Stockage de l’information et capacité limitée
Dans les studios professionnels, et même dans les home studios plus modestes, on se préoccupe généralement peu de la quantité d’information que l’on stocke sur son disque dur. Les stations sont de plus en plus performantes et la capacité des disques durs est mille fois plus élevée qu’il y a quelques années à peine. Du coup, on a tendance à stocker plus que nécessaire. Pour vous donner un ordre d’idée de la place que prennent vos enregistrements musicaux, voici quelques exemples :
- Un enregistrement en fichier « wav » d’un morceau de 4 minutes en qualité CD (44 Khz / 16 bits stéréo) : 42 Mo
- Ce même enregistrement de quatre minutes, mais en multipiste (chaque instrument est enregistré sur une piste séparée) avec le logiciel Samplitude de Sek’D par exemple, sur 8 pistes mono en 24 bits 96 KHz : plus de 550 Mo. Le morceau de musique prend bientôt toute la place contenue sur un CD audio, et ce pour un seul morceau de quelques minutes !

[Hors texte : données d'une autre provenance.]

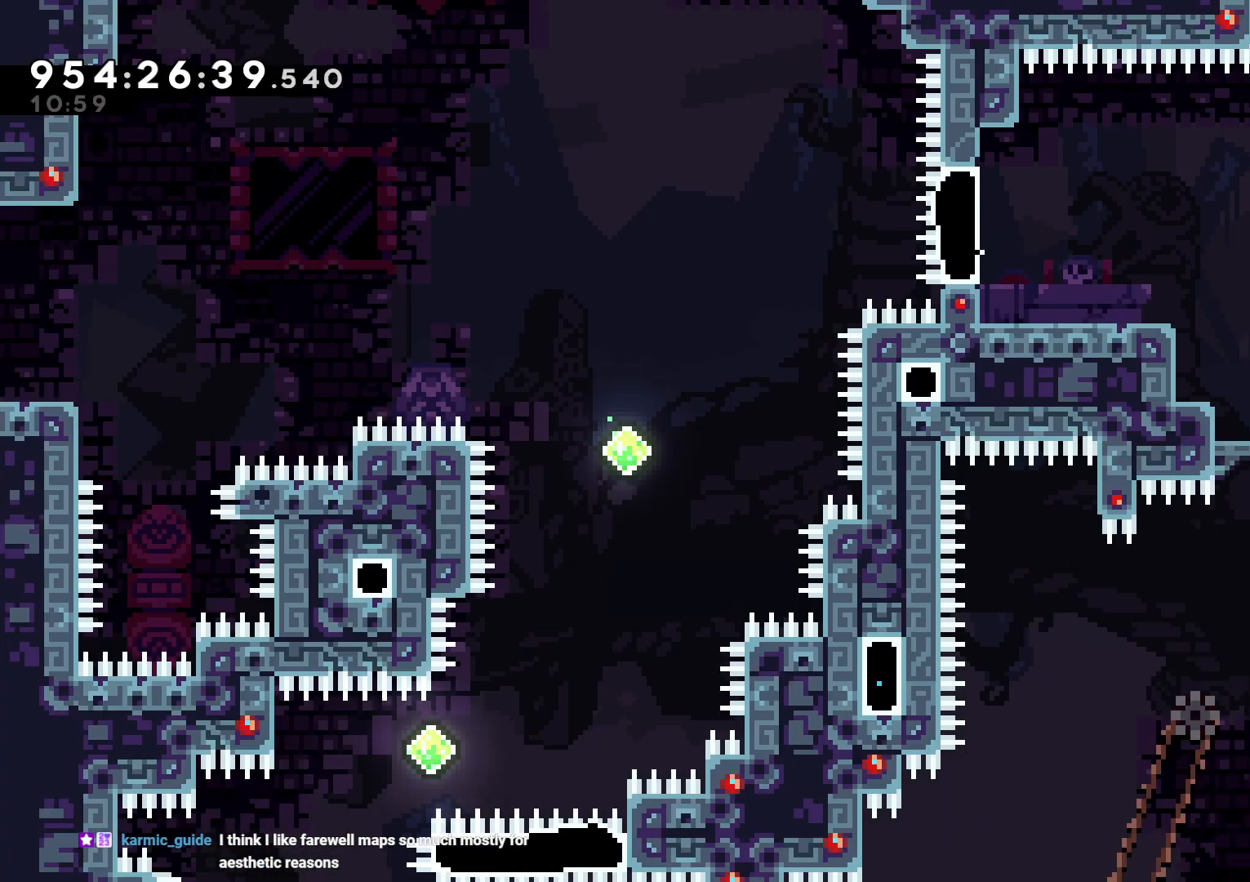
{"dt_ms": 500, "buttons": ["DPAD_LEFT"], "left_stick": "center", "right_stick": "center", "events": [[117, "DPAD_LEFT", "down"], [183, "B", "down"], [483, "B", "up"]]}
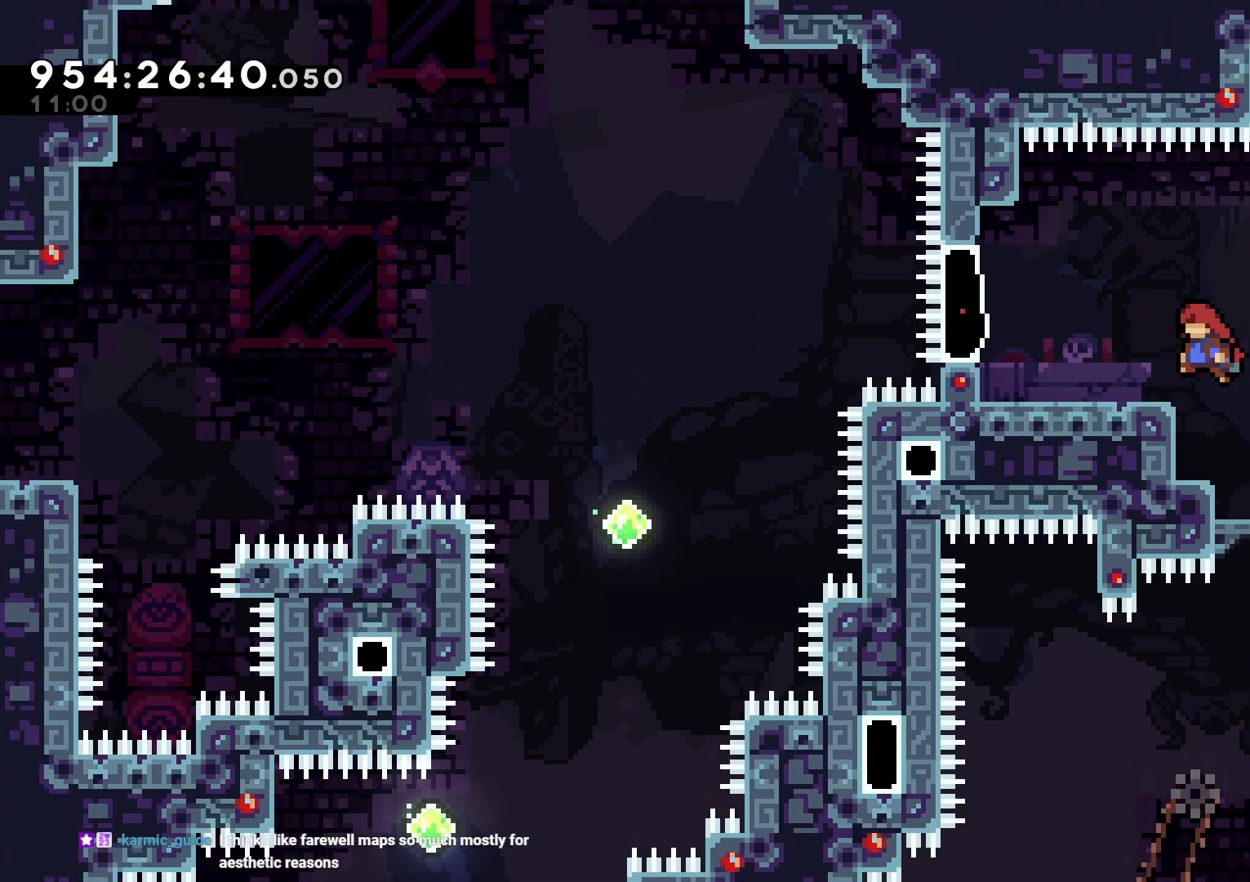
{"dt_ms": 500, "buttons": ["DPAD_LEFT"], "left_stick": "center", "right_stick": "center", "events": [[117, "B", "down"], [300, "Y", "down"], [350, "B", "up"], [450, "Y", "up"]]}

Faisons un tout petit peu de maths… La formule pour calculer la place prise par un enregistrement est simple. Soient :
- K la taille du fichier en Kilo-octets
- F la fréquence d’échantillonnage en KHz
- Q le nombre d’octets utilisés pour coder le signal (16 bits = 2 octets)
- P le nombre total de pistes mono (si vous avez des pistes stéréo, cela équivaut à deux pistes mono)
- T le temps de l’enregistrement en secondes
K = P * F * Q * T
A l’inverse, on trouve sur Internet des fichiers audio de quelques mégaoctets, d’une qualité plus qu’honorable. Ceci est rendu possible grâce à la compression numérique. Nous allons expliquer les différentes manières de procéder pour la compression et voir quel type de compression choisir en fonction du contexte.
Compression non destructive
Algorithmes de compression généralistes
Vous connaissez certainement de multiples formats de compression dits « non destructifs ». La compression zip, bien connue en informatique, en fait partie. La propriété principale des algorithmes non destructifs est qu’une fois décompressé, le fichier est rigoureusement le même que le fichier avant compression (au [def]bit[/def] près). Il n’y a donc aucune perte d’information. Comment peut-on réduire la place prise par un fichier tout en gardant toute l’information contenue dans celui-ci ? Pour simplifier, disons que l’algorithme de compression (prenons ici l’exemple du .zip) recherche dans le fichier des occurrences multiples d’une suite d’octets. Il se crée ainsi ce que l’on appelle un dictionnaire, index qui référence ces suite d’octets répétitives. Ensuite, l’algorithme remplacera celles-ci, dans le fichier compressé, par des codes qui prennent moins de place.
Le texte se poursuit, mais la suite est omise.